§ **Pictures paired with source code**
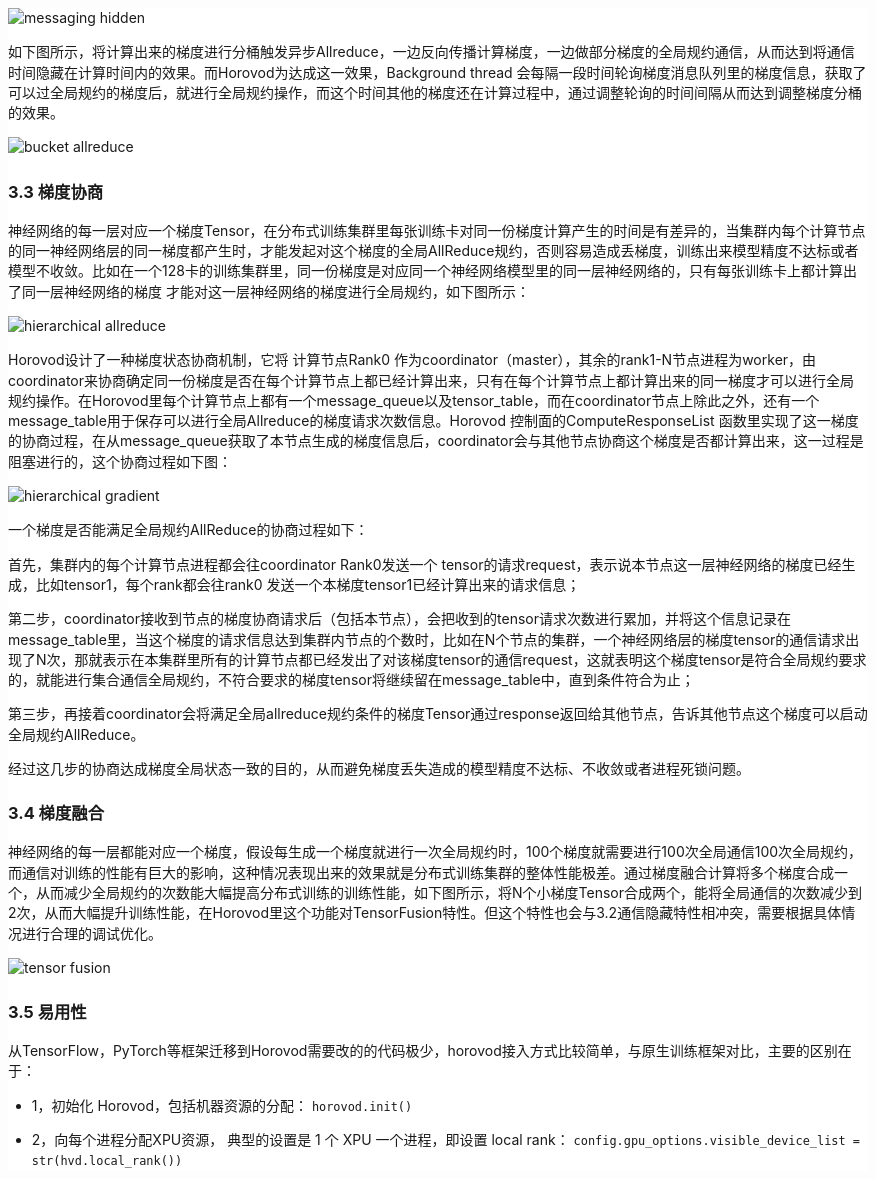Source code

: ![messaging hidden](https://github.com/jianye0428/hello-hugo/raw/master/img/posts/tech/DistributedTraining/2022-11-21_DistributedTraining_5/2022-11-21_DistributedTraining_5_messaging_hidden.png#center)

如下图所示，将计算出来的梯度进行分桶触发异步Allreduce，一边反向传播计算梯度，一边做部分梯度的全局规约通信，从而达到将通信时间隐藏在计算时间内的效果。而Horovod为达成这一效果，Background thread 会每隔一段时间轮询梯度消息队列里的梯度信息，获取了可以过全局规约的梯度后，就进行全局规约操作，而这个时间其他的梯度还在计算过程中，通过调整轮询的时间间隔从而达到调整梯度分桶的效果。

![bucket allreduce](https://github.com/jianye0428/hello-hugo/raw/master/img/posts/tech/DistributedTraining/2022-11-21_DistributedTraining_5/2022-11-21_DistributedTraining_5_bucket_allreduce.png#center)


### 3.3 梯度协商

神经网络的每一层对应一个梯度Tensor，在分布式训练集群里每张训练卡对同一份梯度计算产生的时间是有差异的，当集群内每个计算节点的同一神经网络层的同一梯度都产生时，才能发起对这个梯度的全局AllReduce规约，否则容易造成丢梯度，训练出来模型精度不达标或者模型不收敛。比如在一个128卡的训练集群里，同一份梯度是对应同一个神经网络模型里的同一层神经网络的，只有每张训练卡上都计算出了同一层神经网络的梯度 才能对这一层神经网络的梯度进行全局规约，如下图所示：

![hierarchical allreduce](https://github.com/jianye0428/hello-hugo/raw/master/img/posts/tech/DistributedTraining/2022-11-21_DistributedTraining_5/2022-11-21_DistributedTraining_5_hierarchical_allreduce.png#center)

Horovod设计了一种梯度状态协商机制，它将 计算节点Rank0 作为coordinator（master），其余的rank1-N节点进程为worker，由coordinator来协商确定同一份梯度是否在每个计算节点上都已经计算出来，只有在每个计算节点上都计算出来的同一梯度才可以进行全局规约操作。在Horovod里每个计算节点上都有一个message_queue以及tensor_table，而在coordinator节点上除此之外，还有一个message_table用于保存可以进行全局Allreduce的梯度请求次数信息。Horovod 控制面的ComputeResponseList 函数里实现了这一梯度的协商过程，在从message_queue获取了本节点生成的梯度信息后，coordinator会与其他节点协商这个梯度是否都计算出来，这一过程是阻塞进行的，这个协商过程如下图：

![hierarchical gradient](https://github.com/jianye0428/hello-hugo/raw/master/img/posts/tech/DistributedTraining/2022-11-21_DistributedTraining_5/2022-11-21_DistributedTraining_5_hierarchical_gradient.png#center)

一个梯度是否能满足全局规约AllReduce的协商过程如下：

首先，集群内的每个计算节点进程都会往coordinator Rank0发送一个 tensor的请求request，表示说本节点这一层神经网络的梯度已经生成，比如tensor1，每个rank都会往rank0 发送一个本梯度tensor1已经计算出来的请求信息；

第二步，coordinator接收到节点的梯度协商请求后（包括本节点），会把收到的tensor请求次数进行累加，并将这个信息记录在message_table里，当这个梯度的请求信息达到集群内节点的个数时，比如在N个节点的集群，一个神经网络层的梯度tensor的通信请求出现了N次，那就表示在本集群里所有的计算节点都已经发出了对该梯度tensor的通信request，这就表明这个梯度tensor是符合全局规约要求的，就能进行集合通信全局规约，不符合要求的梯度tensor将继续留在message_table中，直到条件符合为止；

第三步，再接着coordinator会将满足全局allreduce规约条件的梯度Tensor通过response返回给其他节点，告诉其他节点这个梯度可以启动全局规约AllReduce。

经过这几步的协商达成梯度全局状态一致的目的，从而避免梯度丢失造成的模型精度不达标、不收敛或者进程死锁问题。

### 3.4 梯度融合

神经网络的每一层都能对应一个梯度，假设每生成一个梯度就进行一次全局规约时，100个梯度就需要进行100次全局通信100次全局规约，而通信对训练的性能有巨大的影响，这种情况表现出来的效果就是分布式训练集群的整体性能极差。通过梯度融合计算将多个梯度合成一个，从而减少全局规约的次数能大幅提高分布式训练的训练性能，如下图所示，将N个小梯度Tensor合成两个，能将全局通信的次数减少到2次，从而大幅提升训练性能，在Horovod里这个功能对TensorFusion特性。但这个特性也会与3.2通信隐藏特性相冲突，需要根据具体情况进行合理的调试优化。

![tensor fusion](https://github.com/jianye0428/hello-hugo/raw/master/img/posts/tech/DistributedTraining/2022-11-21_DistributedTraining_5/2022-11-21_DistributedTraining_5_tensorfusion.png#center)


### 3.5 易用性

从TensorFlow，PyTorch等框架迁移到Horovod需要改的的代码极少，horovod接入方式比较简单，与原生训练框架对比，主要的区别在于：

  - 1，初始化 Horovod，包括机器资源的分配：
    ```horovod.init()```

  - 2，向每个进程分配XPU资源， 典型的设置是 1 个 XPU 一个进程，即设置 local rank：
    ```config.gpu_options.visible_device_list = str(hvd.local_rank())```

§ **Problem statement**
Which lines of the records above contain the word "hierarchical"? Show each of them.

§ **Worked solution**
![hierarchical allreduce](https://github.com/jianye0428/hello-hugo/raw/master/img/posts/tech/DistributedTraining/2022-11-21_DistributedTraining_5/2022-11-21_DistributedTraining_5_hierarchical_allreduce.png#center)
![hierarchical gradient](https://github.com/jianye0428/hello-hugo/raw/master/img/posts/tech/DistributedTraining/2022-11-21_DistributedTraining_5/2022-11-21_DistributedTraining_5_hierarchical_gradient.png#center)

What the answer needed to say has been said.